Recast the lines of the items below as a Markdown table with the columns Row and Line, numbering each row and leaving out blank lines. Omit the pictures from the table.

Data items
-=-=-

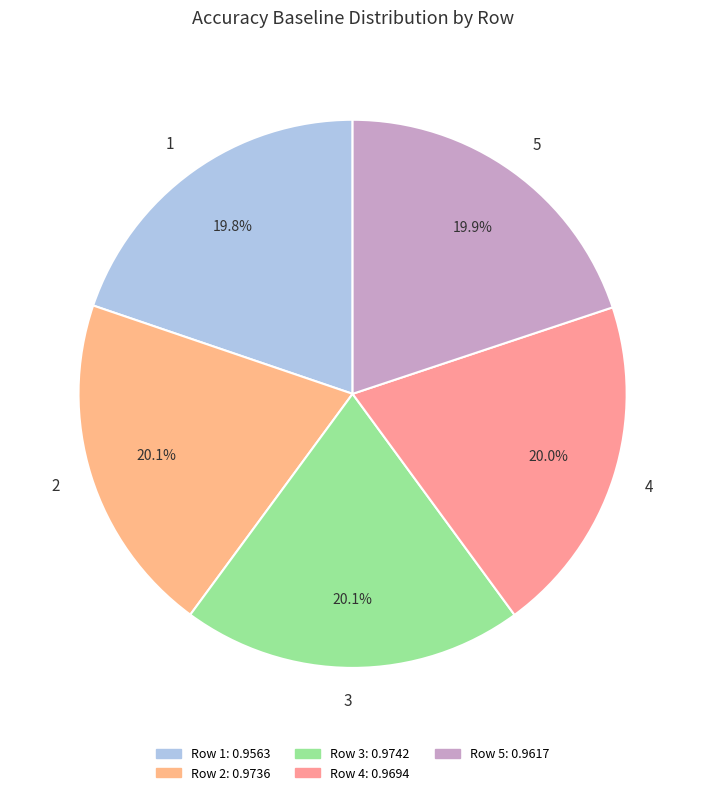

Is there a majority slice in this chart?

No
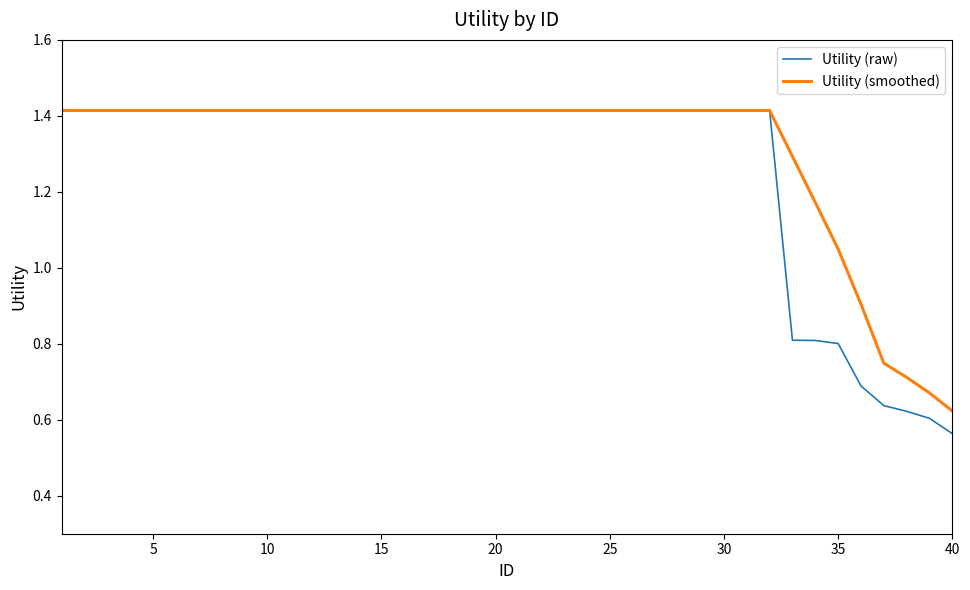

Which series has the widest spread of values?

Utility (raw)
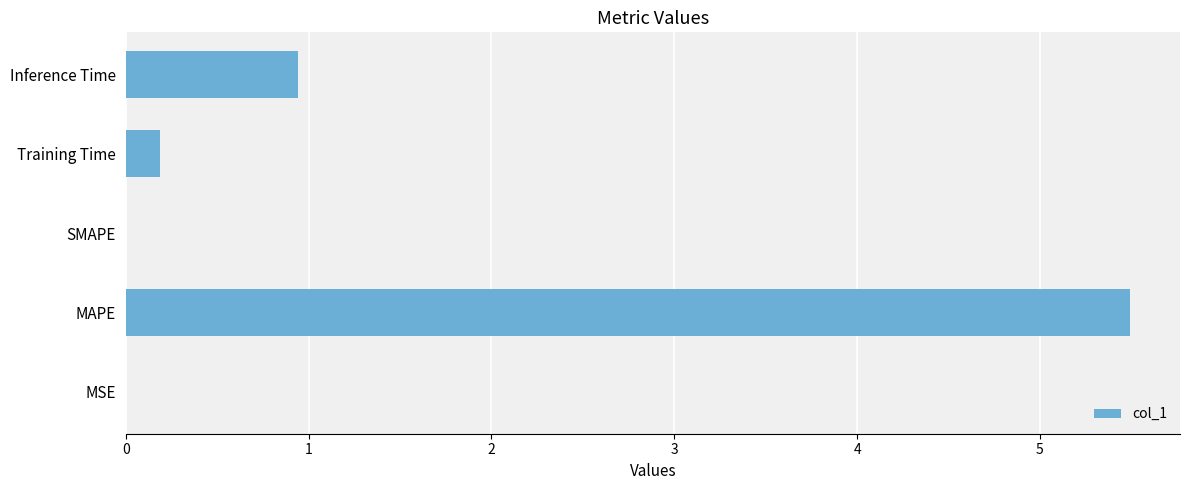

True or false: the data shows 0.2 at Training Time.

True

-=-=-

## Exercise output
| Row | Line |
|---|---|
| 1 | Is there a majority slice in this chart? |
| 2 | No |
| 3 | Which series has the widest spread of values? |
| 4 | Utility (raw) |
| 5 | True or false: the data shows 0.2 at Training Time. |
| 6 | True |